Uno studio che fa riflettere
Per arrivare a queste stime, i ricercatori hanno analizzato i livelli storici di piombo nel sangue dei bambini americani, confrontandoli con i periodi di maggiore utilizzo della benzina al piombo, dal 1940 al 2015. Il picco di esposizione si è avuto tra gli anni ’60 e ’70, colpendo in particolare la cosiddetta Generazione X (i nati tra il 1965 e il 1980). In quel periodo, i gas di scarico delle auto rappresentavano la principale fonte di piombo disperso nell’ambiente, e respirare aria contaminata significava, di fatto, assorbire dosi significative di questa neurotossina.

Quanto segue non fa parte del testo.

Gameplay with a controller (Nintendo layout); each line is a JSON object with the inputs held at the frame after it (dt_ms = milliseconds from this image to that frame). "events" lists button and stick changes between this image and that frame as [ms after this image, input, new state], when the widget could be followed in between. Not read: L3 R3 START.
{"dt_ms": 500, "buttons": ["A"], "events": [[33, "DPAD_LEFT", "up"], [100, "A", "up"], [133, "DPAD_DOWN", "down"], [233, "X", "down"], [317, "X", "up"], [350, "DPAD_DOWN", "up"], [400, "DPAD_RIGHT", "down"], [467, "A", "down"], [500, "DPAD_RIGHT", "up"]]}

Secondo lo studio, il piombo danneggia in particolare lo sviluppo del cervello nei primi anni di vita, compromettendo le funzioni cognitive, riducendo il quoziente intellettivo e aumentando il rischio di sviluppare disturbi comportamentali e mentali. I dati parlano chiaro: chi è cresciuto durante il periodo di massimo uso del piombo ha una probabilità significativamente più alta di soffrire di disturbi come depressione, ansia, ADHD e altri problemi psicologici.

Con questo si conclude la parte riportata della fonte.